● MATERIAL PROPORCIONADO
━━━━━━━━━━━━━━━━━━━━
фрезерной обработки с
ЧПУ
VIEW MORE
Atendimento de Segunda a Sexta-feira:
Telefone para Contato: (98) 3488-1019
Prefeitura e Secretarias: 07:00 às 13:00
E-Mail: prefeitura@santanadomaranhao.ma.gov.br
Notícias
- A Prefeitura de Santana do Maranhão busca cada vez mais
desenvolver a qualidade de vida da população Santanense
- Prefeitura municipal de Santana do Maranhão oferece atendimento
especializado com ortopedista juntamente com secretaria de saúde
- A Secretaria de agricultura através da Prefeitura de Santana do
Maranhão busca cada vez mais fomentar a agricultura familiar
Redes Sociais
━━━━━━━━━━━━━━━━━━━━
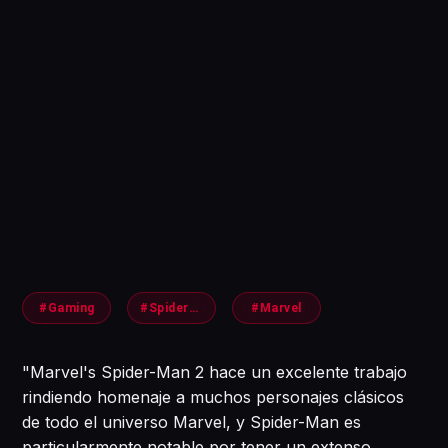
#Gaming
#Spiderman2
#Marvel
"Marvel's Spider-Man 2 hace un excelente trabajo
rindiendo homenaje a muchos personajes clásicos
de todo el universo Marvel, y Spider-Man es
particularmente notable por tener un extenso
━━━━━━━━━━━━━━━━━━━━
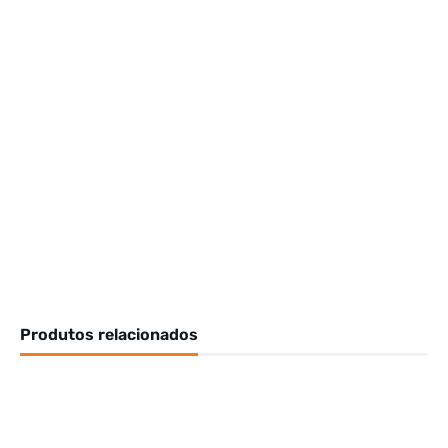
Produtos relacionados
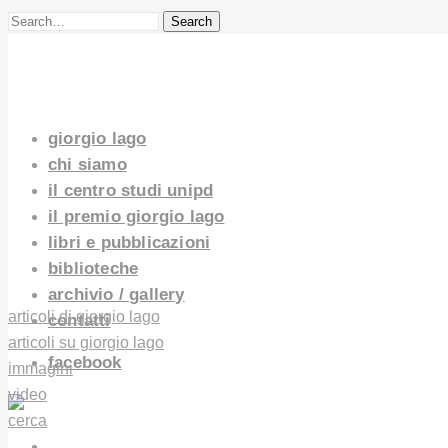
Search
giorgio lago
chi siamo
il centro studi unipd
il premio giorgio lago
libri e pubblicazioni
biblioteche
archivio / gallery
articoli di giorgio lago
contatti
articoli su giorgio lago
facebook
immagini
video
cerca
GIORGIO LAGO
━━━━━━━━━━━━━━━━━━━━
● CONSIGNA
Indica el número de líneas de los registros que contienen la cadena "agricultura", distinguiendo entre mayúsculas y minúsculas, y responde solo con esa cifra.

● SOLUCIÓN
2